*TASK DETAILS*
Word for word, write out the entries that follow, omitting all pictures.

Saved entries

# # #

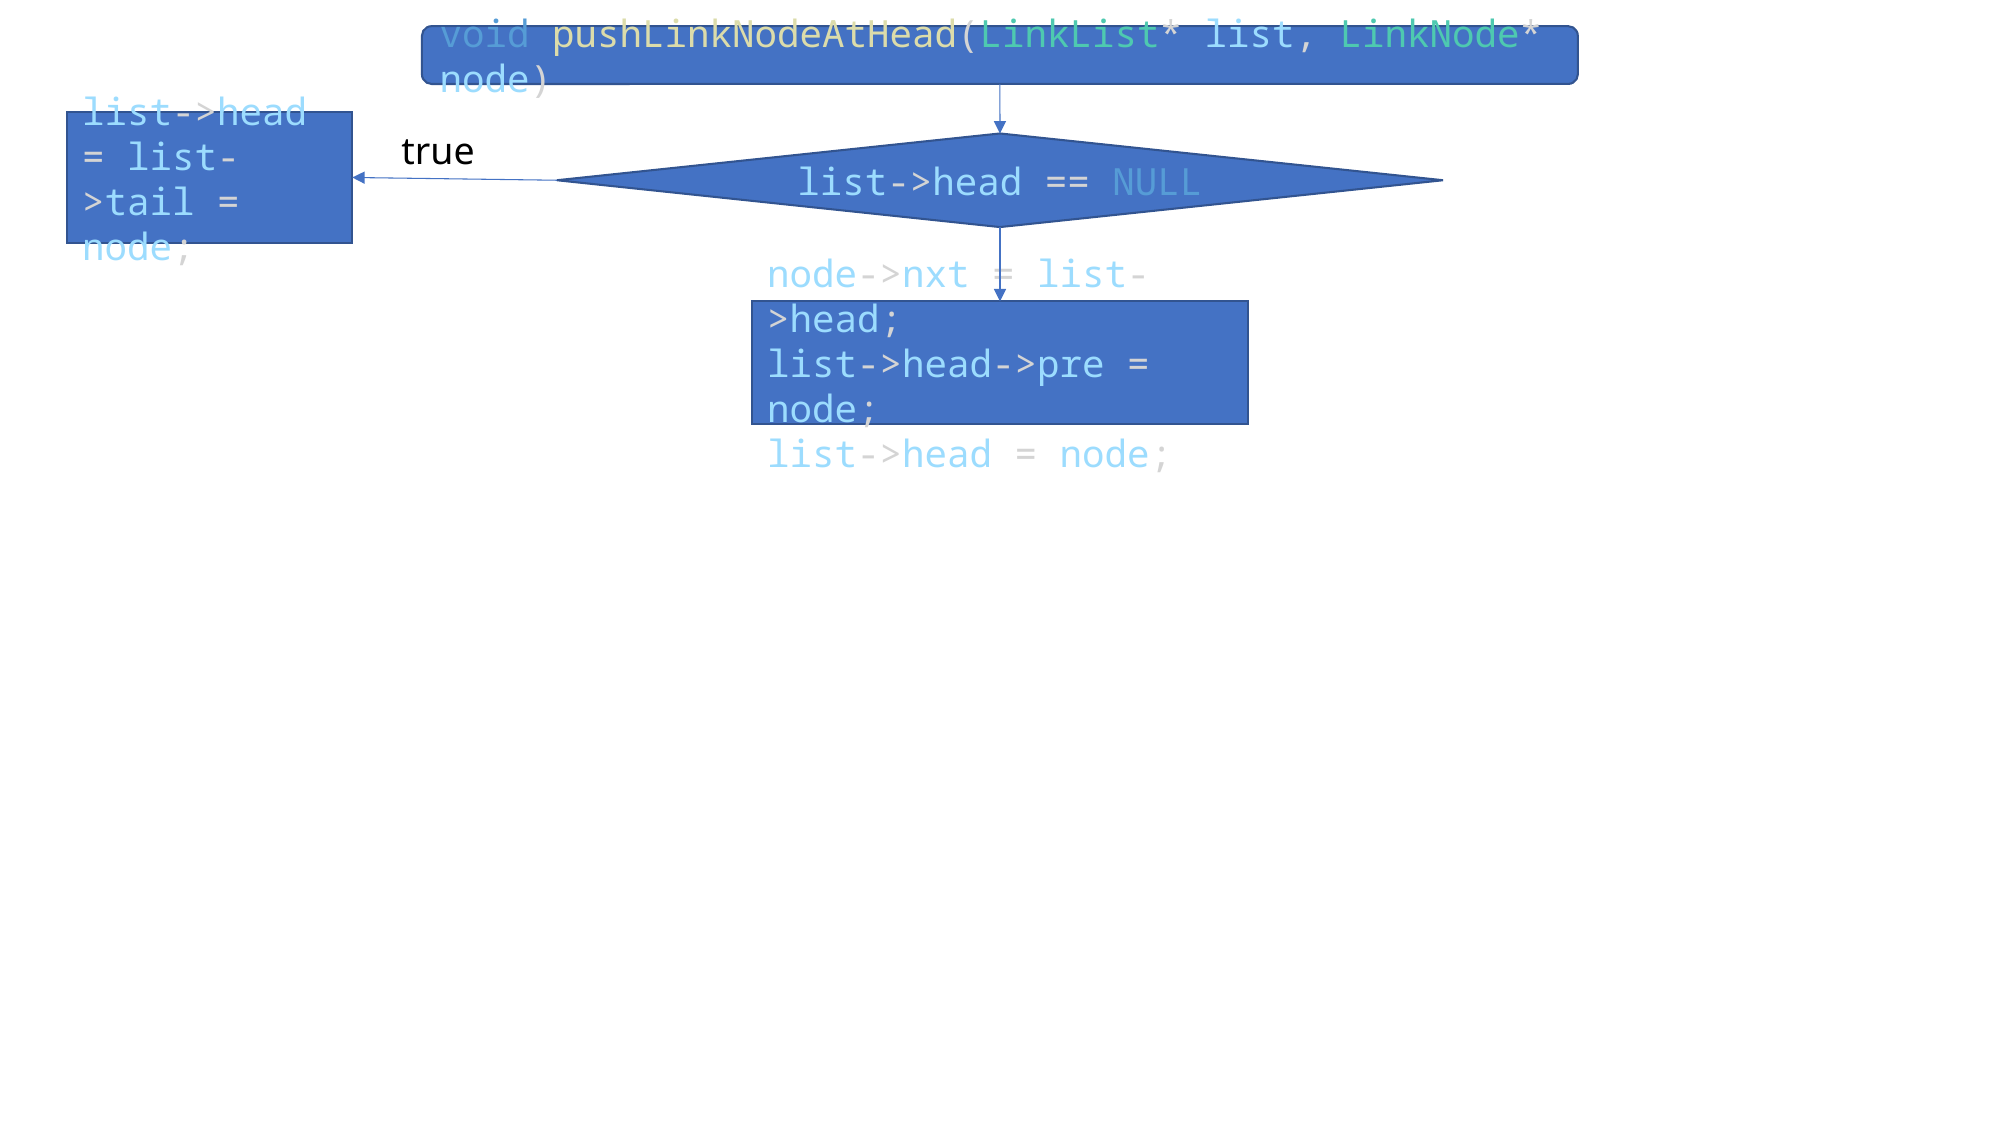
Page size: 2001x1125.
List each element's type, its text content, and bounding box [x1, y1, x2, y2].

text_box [352, 177, 557, 181]
text_box true [386, 119, 544, 177]
text_box node->nxt = list->head; list->head->pre = node; list->head = node; [751, 300, 1249, 425]
text_box void pushLinkNodeAtHead(LinkList* list, LinkNode* node) [420, 25, 1579, 86]
text_box list->head == NULL [556, 132, 1444, 229]
text_box list->head = list->tail = node; [66, 111, 353, 244]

# # #

*RESULT BELOW*
Page size: 2001x1125.
List each element's type, its text content, and bounding box [x1, y1, x2, y2].

text_box [352, 177, 557, 181]
text_box true [386, 119, 544, 177]
text_box node->nxt = list->head; list->head->pre = node; list->head = node; [751, 300, 1249, 425]
text_box void pushLinkNodeAtHead(LinkList* list, LinkNode* node) [420, 25, 1579, 86]
text_box list->head == NULL [556, 132, 1444, 229]
text_box list->head = list->tail = node; [66, 111, 353, 244]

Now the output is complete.